NEW YORK, États-Unis, 23 décembre 2008 – L’assistance de toute urgence provoquée par le tsunami de l’Océan indien il y a quatre ans touche à sa fin, mais l’UNICEF s’est engagé dans des interventions à long terme qui vont au-delà de la remise en état ou du remplacement de ce qui a été détruit.

Avec la politique de l’UNICEF de « reconstruire en mieux », les besoins de millions d’enfants et de femmes  vulnérables sont satisfaits grâce à des moyens qui n’étaient pas disponibles avant la catastrophe.

C’est ainsi qu’on construit des écoles mieux conçues, répondant à des normes antisismiques, que des centres de soins atteignent maintenant des communautés isolées et marginalisées, et que des zones auparavant inaccessibles disposent de l’eau et de l’assainissement.

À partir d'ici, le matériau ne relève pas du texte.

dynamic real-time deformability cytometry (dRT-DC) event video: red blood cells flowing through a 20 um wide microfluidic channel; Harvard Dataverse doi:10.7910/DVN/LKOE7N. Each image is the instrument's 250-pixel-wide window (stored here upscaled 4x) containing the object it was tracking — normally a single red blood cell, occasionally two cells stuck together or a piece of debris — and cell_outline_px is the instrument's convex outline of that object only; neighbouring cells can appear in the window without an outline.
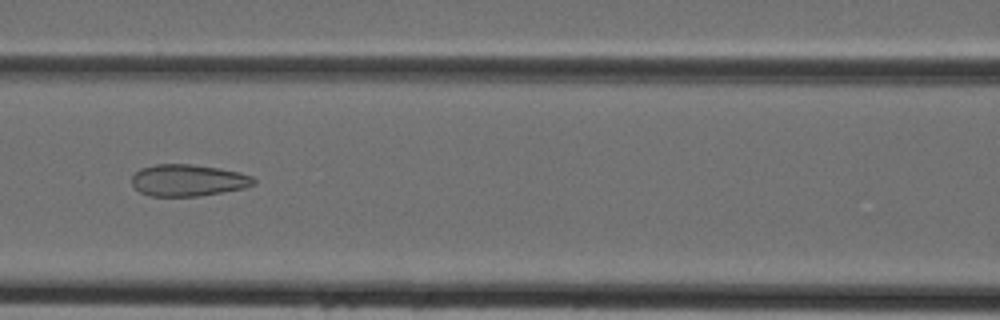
{"species": "Egyptian fruit bat (a non-hibernating species)", "species_latin": "Rousettus aegyptiacus", "temperature_condition": "cold", "stored_images_in_passage": 37, "camera_frame_rate_fps": 3000, "um_per_image_px": 0.085, "animal": {"sex": "female"}, "frame": {"image": 1, "passage_image": 12, "time_ms": 3.667, "image_size_px": [1000, 320], "cell_outline_px": [[256, 184], [244, 188], [200, 196], [148, 196], [140, 192], [132, 184], [132, 176], [140, 168], [156, 164], [188, 164], [220, 168], [240, 172], [252, 176], [256, 180]], "centroid_in_image_um": [16.0, 15.32], "position_along_channel_um": 150.6, "area_um2": 22.66}}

Des soins de santé et des soins prodigués aux enfants

Dans le Tamil Nadu, l’une des régions de l’Inde les plus durement frappées, 98 centres de soins de santé primaires ont reçu des équipements essentiels pour les soins donnés aux nouveau-nés – des équipements qui ont amélioré de façon spectaculaire les soins néonatals et qui vont continuer à sauver des vies dans les années qui viennent.

Des centres relevant du Projet intégré pour le développement de l’enfant (Integrated Child Development Scheme - ICDS) ont également été créés dans tout le pays afin d’offrir aux enfants et aux mères des services en matière de nutrition. L’UNICEF fournit à ces centres du mobilier, des ustensiles de cuisine et du matériel pour les jeux.

Ratnasamy Sangeetha est l’une des centaines de bénévoles recrutés après le tsunami pour faire redémarrer les services de soins apportés aux enfants. Son travail relève à présent de l’administration et elle est employée dans un Centre ICDS du district de Cuddalore, dans le Tamil Nadu.

« Je peux constater une amélioration manifeste de l’état nutritionnel des enfants », dit-elle. « Au début, il y avait plusieurs enfants souffrant d’insuffisance pondérale. Au bout d’un certain temps, une bonne partie d’entre eux ont pris du poids. »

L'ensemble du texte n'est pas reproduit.